Target Signal Identification

The Target Signal Identification (TSI) component runs four subcomponents: a detector, a signal conditioner, a feature extractor, and a classifier.

The Detector subcomponent allows the operator to configure scan parameters for multiple search bands with the goal of reporting the power, frequency, and time of observed signals.

The Signal Conditioner subcomponent will be responsible for isolating and conditioning signals from a stream of raw I/Q data for more detailed analysis.

The Feature Extractor subcomponent will accept the conditioned signals and extract a predetermined list of signal characteristics dependent on the AI/ML method chosen for classification.

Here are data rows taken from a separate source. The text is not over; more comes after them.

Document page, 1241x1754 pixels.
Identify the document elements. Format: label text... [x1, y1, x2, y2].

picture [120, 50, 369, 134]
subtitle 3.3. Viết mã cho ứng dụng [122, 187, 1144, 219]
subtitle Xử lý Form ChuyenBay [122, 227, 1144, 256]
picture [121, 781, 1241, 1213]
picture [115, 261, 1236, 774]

The Signal Classifier subcomponent will interpret the feature sets and make specific conclusions such as the confidence levels for protocol and emitter classification.

Protocol Discovery

The Protocol Discovery component is responsible for identifying and reversing RF protocols to help extract meaningful data from unknown signals. It is designed to: accept signal of interest information, iterate flow graphs to perform recursive demodulation techniques, deduce protocol methods, assign confidence levels, analyze a bitstream, calculate CRC polynomials, and create custom Wireshark dissectors.

Flow Graph/Script Executor

The Flow Graph/Script Executor component runs flow graphs or Python scripts to perform single-stage attacks, multi-stage attacks, fuzzing attacks, IQ recording and playback, live signal inspection/analysis, and transmit playlists of signal data constructed with files downloaded from an online archive.

HIPRFISR

The Central Hub receives commands from the User Dashboard to distribute to other components, manages automation and editing of the main library - which contains RF protocol information, script and flow graph mappings, and observation data.